(Washington Insider Magazine) — We all know about Spike Lee’s capabilities as a writer and director. He has made some incredible moves like Malcolm X, She’s Gotta Have It and BlacKKKlansman. There is no denying the talents that the man has but there is no movie that, to me, stirred up way more controversy than even the director could handle.
That movie is Do the Right Thing. This film has Lee writing, directing, producing, and starring in it. Lee plays Mookie, who works as a pizza delivery man working for an Italian-owned pizzeria in a majority black neighborhood. One night, things get out of hand, and a few guys named Radio Raheem and Buggin’ Out blast some loud rap music in the pizzeria and demand that they put black pictures on the restaurant walls instead of only Italian ones. As a result, Sal, the owner of the restaurant, bashes the boombox which enrages Raheem to the point of assaulting Sal. The police are called, and they violently kill Radio Raheem and arrest Buggin’ Out.
All of this commotion from the neighborhood enrages everyone else and they burn down Sal’s restaurant with he and his family left powerless to do anything about it and all over not having black pictures on the wall of a pizzeria that they own. Lee’s audience may side with the black community in the story as a way to show solidarity, but I beg to differ.
Not only does the film glorify violence and try to justify its final actions simply because Sal refused to have any black faces on the wall of his restaurant, it only gets away with it and Lee smugly thinks that he has won the audience over as his character Mookie decides to take matters into his own hands and incite a riot which just lead to more chaos and havoc. When the police killed Radio Raheem, it was wrong and when everyone in the neighborhood burned down Sal’s restaurant it was also wrong and two wrongs never make a right. That’s something Lee fails to understand in this movie. There are two sides to every story and causing more violence only begets violence and the cycle continues.
This is nothing new either. We have already seen this happen with the riots in 2020 over George Floyd, Ferguson and Baltimore. A black man was killed or assaulted by police and as an emotional response people got upset but instead of doing something constructive, they decided to loot, rob and destroy their own neighborhoods and still believe in their hearts that what they did was just and right even though it made their situation even worse.
When making this movie, Lee is now promoting the violence as part of an emotional reaction rather than mitigate it through logical reasoning. This just perpetuates the stereotype of black people being unruly, savage and emotional people when creators like Spike Lee depict them in such a way that portrays them as such. If a white director had made this movie, he would be denigrated for making black people look like savages but because Spike Lee, a black director, made this film, he is exonerated for making his own people look and act like complete buffoons.

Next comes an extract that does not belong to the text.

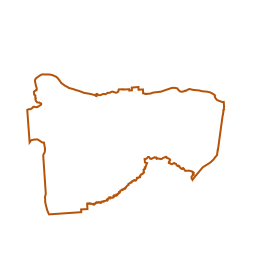 the district of Penrith, New South Wales, Australia, rotated 77°
{"feature_id": "25037944B77698637071191", "entity_name": "Penrith", "entity_type": "district", "adm_level": 2, "iso_a3": "AUS", "parent_name": "Australia", "parent_adm1": "New South Wales", "projection": "albers", "projection_center": [150.748, -33.748], "detail": "fine", "context": "isolated", "style": "outline", "palette": "amber", "viewbox_px": 256, "rotation_deg": 77, "n_neighbors": 0, "source": "geoboundaries", "source_scale": "gbopen_adm2", "svg_char_len": 5703}
<svg xmlns="http://www.w3.org/2000/svg" viewBox="0 0 256 256"><g transform="rotate(77 128 128)"><path d="M192.9,76.7L190.5,73.8L183.1,64.0L180.3,55.9L179.7,54.7L177.9,51.7L175.7,49.1L174.5,47.4L169.5,45.5L169.6,45.3L155.6,40.0L137.5,33.1L136.6,32.6L132.4,30.9L132.2,31.1L131.6,30.4L131.4,30.6L129.6,29.8L125.3,29.0L124.1,28.9L124.1,30.0L121.4,34.1L120.6,35.0L119.2,35.8L117.3,36.4L116.9,36.4L116.6,36.1L116.3,36.0L115.8,36.2L115.4,36.1L114.3,37.1L113.8,37.7L113.1,38.3L111.8,40.0L110.5,42.5L109.0,47.1L107.5,50.1L105.5,56.0L103.9,59.2L103.9,59.5L103.9,60.3L104.8,63.5L104.5,63.7L104.5,63.9L104.5,64.3L104.7,64.5L104.9,66.1L104.8,66.7L104.8,67.2L104.7,67.3L104.4,68.5L103.6,69.5L101.2,70.8L100.5,71.0L99.4,73.4L98.8,76.3L100.0,87.9L99.2,94.9L99.2,96.3L99.5,97.9L99.3,99.9L98.8,102.6L99.0,102.6L98.9,103.1L98.4,104.0L98.1,104.3L98.0,104.7L97.6,105.2L97.5,105.5L96.8,105.3L93.8,104.8L93.1,109.1L90.4,108.6L89.5,115.2L92.2,115.7L91.8,118.3L90.5,118.1L89.5,123.8L89.3,123.7L88.8,125.4L88.8,126.4L88.3,128.2L89.2,128.9L90.3,129.2L90.8,130.4L91.0,131.1L90.9,131.8L90.6,132.4L89.4,134.3L89.0,135.2L89.1,136.4L89.6,137.8L89.5,138.3L89.2,139.5L89.2,140.1L89.9,141.7L90.0,142.1L89.9,142.7L89.4,143.7L89.3,144.3L89.3,144.9L89.7,146.9L89.7,148.1L89.5,148.8L89.1,149.5L88.7,149.9L88.0,150.2L87.7,151.1L88.5,151.6L89.4,151.4L89.8,151.5L89.6,152.0L88.4,153.0L86.9,155.9L85.9,158.0L83.8,163.1L80.8,167.4L79.8,169.5L77.7,172.7L75.7,176.6L74.4,177.8L72.8,179.7L69.3,182.8L65.2,184.5L63.6,185.3L62.1,186.3L60.4,188.4L59.3,190.1L58.4,191.9L57.9,193.7L57.2,196.8L56.5,199.2L56.5,200.1L57.0,201.9L57.3,202.8L58.8,206.3L59.9,207.5L60.5,207.9L61.3,208.1L65.6,208.2L68.6,208.0L70.1,208.3L70.5,208.6L70.2,208.9L71.5,211.5L74.3,211.9L74.4,211.6L75.9,210.9L77.1,211.5L78.3,211.1L78.6,211.2L79.1,211.8L79.6,211.8L81.2,211.5L82.6,210.8L83.2,209.1L83.3,208.6L84.0,208.0L84.5,207.2L84.8,207.1L85.3,207.2L85.8,207.6L86.8,210.3L86.9,211.0L87.2,211.5L87.2,212.1L87.0,213.0L86.1,214.9L86.3,215.9L86.8,216.3L87.7,218.7L87.7,219.0L87.4,220.4L87.7,222.1L119.9,227.1L118.3,225.3L118.1,224.5L118.2,221.7L118.7,219.1L118.9,218.6L119.4,218.0L122.2,215.4L122.8,214.7L123.1,214.2L123.3,213.2L129.3,213.5L131.0,213.9L132.5,214.5L133.2,214.9L135.0,216.5L136.3,216.9L173.0,222.8L173.9,223.0L176.7,224.5L179.3,224.8L181.2,225.3L183.9,225.4L190.2,225.2L194.4,224.4L199.5,192.5L196.8,192.0L197.9,185.8L192.4,184.8L192.3,184.6L192.6,183.8L192.9,183.6L193.0,183.3L192.8,183.0L193.1,182.9L193.1,182.6L193.1,182.4L192.9,182.3L193.0,182.1L193.3,181.8L193.1,181.4L193.3,181.1L193.7,180.9L193.7,180.5L193.8,180.2L194.3,179.7L194.2,179.3L194.6,179.1L194.9,178.7L194.6,178.6L194.2,178.0L194.5,177.6L194.4,177.3L194.5,176.8L194.1,176.5L194.0,176.3L193.6,176.2L193.6,175.7L193.4,175.5L193.7,175.3L193.6,174.8L194.1,174.3L194.0,173.7L193.6,173.6L193.5,173.1L194.8,171.9L194.7,171.6L194.4,171.5L194.5,171.1L194.2,170.9L194.5,170.6L193.9,170.2L193.8,169.6L194.0,168.8L194.2,168.7L194.4,168.3L194.3,168.1L193.8,168.0L193.7,167.8L193.9,167.2L193.8,165.5L194.0,165.0L193.5,164.9L193.4,164.5L193.0,164.4L193.3,163.7L192.4,163.4L192.1,162.9L192.0,162.3L191.6,162.0L192.2,161.6L191.6,161.4L191.5,161.0L191.8,160.7L191.7,160.4L192.5,159.4L192.3,159.0L192.4,158.1L192.3,157.6L191.7,157.6L191.0,157.4L191.2,156.8L191.2,156.3L191.1,156.1L190.8,156.1L191.1,155.7L191.1,155.4L191.4,155.1L191.4,154.5L191.3,154.3L190.9,154.5L190.3,154.4L190.4,153.5L190.0,153.3L190.0,153.1L190.2,152.6L190.1,152.4L189.7,152.1L189.7,151.8L189.5,151.5L189.0,151.6L188.5,151.3L188.7,150.9L189.0,150.6L189.0,150.4L188.8,150.3L188.4,150.4L187.3,149.5L187.3,148.7L187.1,148.4L186.9,147.6L186.5,147.3L186.7,147.0L186.8,146.7L187.0,146.7L186.8,146.1L186.3,145.7L186.1,145.0L186.2,144.8L186.5,144.6L186.5,144.4L186.4,144.2L185.9,144.3L185.7,144.2L185.4,143.3L185.1,143.2L184.6,142.5L184.3,142.2L184.1,141.9L184.0,141.4L183.6,141.0L183.5,140.8L183.5,140.3L182.5,140.0L182.5,139.4L182.2,138.7L181.8,138.1L182.0,137.6L181.6,137.3L181.7,136.7L181.3,136.3L181.2,136.0L180.8,135.8L180.9,135.5L180.7,135.2L180.6,134.5L180.3,134.3L180.2,134.0L180.2,133.6L180.7,133.5L180.8,132.9L180.7,132.6L181.0,132.4L181.0,132.2L180.5,131.9L180.4,131.5L179.8,131.0L178.5,130.5L178.5,130.3L178.8,129.9L178.6,129.4L178.9,129.2L178.5,128.2L178.7,127.7L178.7,127.3L178.3,127.0L178.1,127.0L177.8,127.3L177.1,126.9L176.5,125.8L176.1,125.5L176.0,124.9L176.1,124.6L175.7,124.1L175.6,123.6L175.7,123.3L175.6,123.2L175.1,122.6L174.7,122.4L174.2,122.7L173.5,122.2L172.7,122.2L172.3,122.3L171.7,121.6L171.7,120.8L170.3,120.5L170.6,120.0L168.3,118.7L167.9,118.3L166.5,117.3L165.4,119.2L162.0,118.8L162.2,117.9L162.0,117.4L162.0,116.8L161.3,115.7L160.7,115.1L160.8,114.6L161.2,113.9L161.9,113.6L162.6,113.4L162.9,113.3L163.4,112.3L163.4,111.9L163.0,111.3L162.8,109.5L162.5,109.0L162.5,108.4L163.5,107.4L163.5,107.2L163.3,106.8L163.5,106.7L163.9,106.8L164.4,106.9L164.3,106.3L164.6,105.8L164.7,104.9L165.1,104.3L165.2,103.5L165.7,103.0L165.6,101.7L165.0,100.4L164.8,98.8L164.6,98.1L164.7,97.1L164.9,97.1L165.4,97.3L165.7,97.2L166.4,96.1L166.8,95.3L167.8,94.4L168.3,94.1L168.8,94.1L170.0,95.6L170.8,96.1L171.0,96.1L170.9,95.6L171.0,95.4L171.6,95.3L171.9,94.9L172.4,94.7L172.9,94.0L173.1,93.3L172.8,92.5L172.9,91.6L172.5,91.2L172.5,90.8L172.8,90.6L173.0,90.7L173.2,90.0L173.9,89.2L175.2,89.0L176.2,88.2L176.7,87.4L176.1,87.4L176.0,87.2L176.9,86.5L178.0,86.3L178.8,85.9L179.1,85.7L179.4,85.2L179.9,84.9L180.2,84.5L180.1,84.2L179.6,83.8L179.4,83.5L179.4,83.3L180.7,82.6L182.3,82.1L182.6,81.8L183.4,77.8L184.8,75.3L185.1,75.2L185.2,74.9L185.6,74.5L186.1,74.2L186.3,74.9L187.5,75.2L187.7,74.4L188.1,74.4L188.5,75.0L188.9,75.9L189.4,76.6L189.9,77.1L191.5,77.4L192.0,77.2L192.6,76.7L192.9,76.7Z" fill="none" stroke="#b45309" stroke-width="2"/></g></svg>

We as a race need to stop listening to people that only look to perpetuate this victimhood mindset and even seek to profit off of it. Spike, stop trying to appease your community by reducing them to a stereotype. There’s no excuse for this. If people didn’t like it when Disney did it, they shouldn’t like it when you do it, but then again Lee has had a habit of making black people look bad. Let’s not forget Bamboozled.